US equities decline as Treasury yields surge and tech sector faces pressure
Rising bond yields and a pullback in technology stocks weighed on Wall Street, overshadowing signs of progress in US-Iran negotiations and upcoming Nvidia earnings.

US equities declined on Tuesday as rising Treasury yields and a pullback in technology stocks weighed on investor sentiment, despite signs of progress in US-Iran peace negotiations. The Nasdaq Composite fell approximately 1.2%, the S&P 500 dropped 0.8%, and the Dow Jones Industrial Average decreased by 0.5%. The benchmark 10-year Treasury yield rose above 4.6%, while the 30-year yield briefly hit 5.2%, driven by inflation concerns and geopolitical tensions in the Strait of Hormuz.
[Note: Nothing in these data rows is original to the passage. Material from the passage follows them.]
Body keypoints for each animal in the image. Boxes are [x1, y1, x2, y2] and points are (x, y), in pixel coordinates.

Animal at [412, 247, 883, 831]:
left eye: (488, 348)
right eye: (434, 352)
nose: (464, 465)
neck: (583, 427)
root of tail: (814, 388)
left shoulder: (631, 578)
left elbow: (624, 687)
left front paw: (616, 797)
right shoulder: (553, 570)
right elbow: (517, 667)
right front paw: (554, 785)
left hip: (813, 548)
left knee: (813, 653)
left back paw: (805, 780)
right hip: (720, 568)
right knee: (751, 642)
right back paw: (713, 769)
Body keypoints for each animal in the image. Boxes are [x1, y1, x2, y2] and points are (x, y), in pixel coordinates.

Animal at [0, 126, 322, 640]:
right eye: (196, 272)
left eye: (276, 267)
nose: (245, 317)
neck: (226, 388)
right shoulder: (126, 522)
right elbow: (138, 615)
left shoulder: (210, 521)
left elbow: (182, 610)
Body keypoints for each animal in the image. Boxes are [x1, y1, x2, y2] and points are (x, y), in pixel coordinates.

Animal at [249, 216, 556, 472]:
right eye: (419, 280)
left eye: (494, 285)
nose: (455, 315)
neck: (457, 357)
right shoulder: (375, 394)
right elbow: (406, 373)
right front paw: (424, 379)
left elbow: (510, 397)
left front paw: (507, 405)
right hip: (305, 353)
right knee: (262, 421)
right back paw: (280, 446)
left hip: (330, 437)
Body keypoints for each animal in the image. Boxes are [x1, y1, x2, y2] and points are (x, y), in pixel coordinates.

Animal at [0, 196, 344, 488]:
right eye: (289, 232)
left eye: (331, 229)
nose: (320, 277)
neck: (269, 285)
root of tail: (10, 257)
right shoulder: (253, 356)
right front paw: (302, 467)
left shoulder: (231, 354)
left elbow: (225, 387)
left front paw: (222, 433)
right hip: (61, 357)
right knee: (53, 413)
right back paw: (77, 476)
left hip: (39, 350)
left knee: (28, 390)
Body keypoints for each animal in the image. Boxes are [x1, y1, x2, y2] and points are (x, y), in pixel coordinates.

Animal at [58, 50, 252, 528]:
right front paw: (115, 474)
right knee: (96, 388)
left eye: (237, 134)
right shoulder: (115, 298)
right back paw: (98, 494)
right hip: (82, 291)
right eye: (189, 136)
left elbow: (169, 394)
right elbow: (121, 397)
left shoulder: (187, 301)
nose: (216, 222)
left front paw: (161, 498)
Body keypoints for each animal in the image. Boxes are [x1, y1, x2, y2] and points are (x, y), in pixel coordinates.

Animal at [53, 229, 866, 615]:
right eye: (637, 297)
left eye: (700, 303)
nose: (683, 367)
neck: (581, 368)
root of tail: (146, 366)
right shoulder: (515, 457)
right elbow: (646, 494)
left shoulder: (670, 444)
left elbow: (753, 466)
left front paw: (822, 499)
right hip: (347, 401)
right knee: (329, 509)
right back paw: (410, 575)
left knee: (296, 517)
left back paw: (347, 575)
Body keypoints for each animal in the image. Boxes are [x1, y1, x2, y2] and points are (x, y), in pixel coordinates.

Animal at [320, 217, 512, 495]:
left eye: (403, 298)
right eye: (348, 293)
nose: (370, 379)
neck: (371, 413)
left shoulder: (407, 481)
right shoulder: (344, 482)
Oil prices retreated after President Trump halted planned military strikes on Iran following appeals from Gulf allies. Futures on Brent crude fell 1.3% to trade just below $111 per barrel, while US benchmark WTI crude gave up 0.9% to trade below $103.50. The release of Nvidia earnings on Wednesday is expected to be a key market focus, given the company’s status as a bellwether for the AI trade.
In corporate news, OpenAI founding member Andrej Karpathy joined Anthropic, citing the formative nature of the next few years for large language models. Tesla shares fell 3.5%, leading declines among the 'Magnificent Seven' stocks, amid investor concerns that CEO Elon Musk’s attention may shift to SpaceX’s upcoming initial public offering.
SpaceX reportedly issued a 5-for-1 share split ahead of its IPO, which could list on the Nasdaq as early as June 12. Blackstone and Google announced a new artificial intelligence computing firm, introducing competition for cloud providers CoreWeave and Nebius, whose shares fell approximately 3%.
Asian markets showed mixed performance: the S&P/ASX 200 in Australia rose 0.9%, while South Korea’s Kospi sank more than 3.5% and Japan’s Nikkei 225 lost 0.6%. Home Depot reaffirmed its 2026 outlook, reporting adjusted earnings of $3.43 per share, beating expectations, despite same-store sales growth of 0.6% missing the Street’s outlook of 0.9%.